Il provvedimento appena adottato dalla Cina minaccia ora le attività di questo settore, con implicazioni preoccupanti per gli Stati Uniti e i loro alleati. Il gallio è una materia prima utilizzata, tra l’altro, nelle reti e nei veicoli elettrici, nelle infrastrutture per le telecomunicazioni, nei missili e, soprattutto, nei sistemi radar. Viene spesso associato ad altri elementi per migliorare la velocità di trasmissione e l’efficienza di dispositivi come gli schermi dei telefoni cellulari e i pannelli solari. Il germanio trova impiego in particolare nella fibra ottica e nelle celle fotovoltaiche usate per alimentare molti satelliti.

Le carte a disposizione di Pechino per mettere in atto ritorsioni contro gli Stati Uniti sono comunque molteplici. Queste restrizioni sono solo un antipasto di quanto potrebbe fare la Cina per rispondere alle sanzioni occidentali. Commentatori cinesi già parlano ad esempio del possibile allargamento a breve delle restrizioni all’export di un altro metallo, l’indio (In), anch’esso impiegato nella produzione dei chip. Complessivamente, secondo gli stessi dati del governo americano, tra il 2017 e il 2020 gli Stati Uniti hanno acquistato dalla Cina il 78% delle proprie importazioni di “terre rare”.

È difficile credere che gli ultimi governi americani non abbiano preso in considerazione i possibili provvedimenti che Pechino avrebbe potuto adottare in risposta alle sanzioni decise nel quadro della competizione commerciale-tecnologica con la Repubblica Popolare. Nel 2019, le autorità cinesi avvertirono l’amministrazione Trump che alle sanzioni allora imposte a Huawei avrebbero potuto fare seguito restrizioni alla vendita di “terre rare”. Trump non avrebbe comunque fatto passi indietro, mentre Biden ha in seguito aumentato le pressioni con l’implementazione del “CHIPS Act” nell’agosto 2022 e in seguito con i già ricordati limiti alle forniture di chip alla Cina.

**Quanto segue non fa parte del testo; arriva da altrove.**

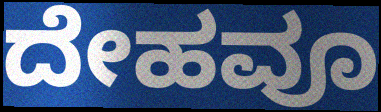
ದೇಹವೂ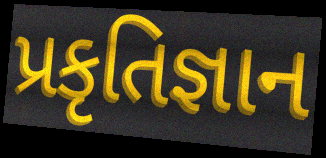
પ્રકૃતિજ્ઞાન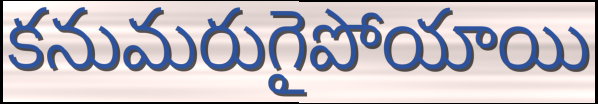
కనుమరుగైపోయాయి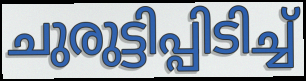
ചുരുട്ടിപ്പിടിച്ച്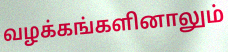
வழக்கங்களினாலும்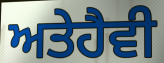
ਅਤੇਹੈਵੀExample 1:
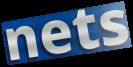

L’analista di geopolitica Thomas W. Pauken, in un’intervista alla rete russa Sputnik, ha ricordato nei giorni scorsi come mesi fa erano già stati previsti gli effetti controproducenti della strategia cinese di Washington. “Se gli USA dovessero procedere con il ‘decoupling’”, ovvero la separazione della loro economia da quella della Cina, “farebbero soltanto un danno a loro stessi, dal momento che la gran parte della catena di approvvigionamento dell’alta tecnologia ha origine in Cina”.

Molti commentatori hanno infine evidenziato come la Cina sia in grado di sopperire alle carenze di prodotti tecnologici impossibili o più difficili da importare a causa delle sanzioni americane. Gli investimenti cinesi nella ricerca e sviluppo nel campo dei semiconduttori sono infatti aumentati in maniera consistente e già oggi la produzione di chip sta tenendo il passo della domanda interna. Anche se resta il gap tecnologico per quanto riguarda le versioni più avanzate, tutto fa pensare che la Repubblica Popolare abbia strumenti e risorse necessarie per agganciare in un futuro non molto lontano i paesi rivali.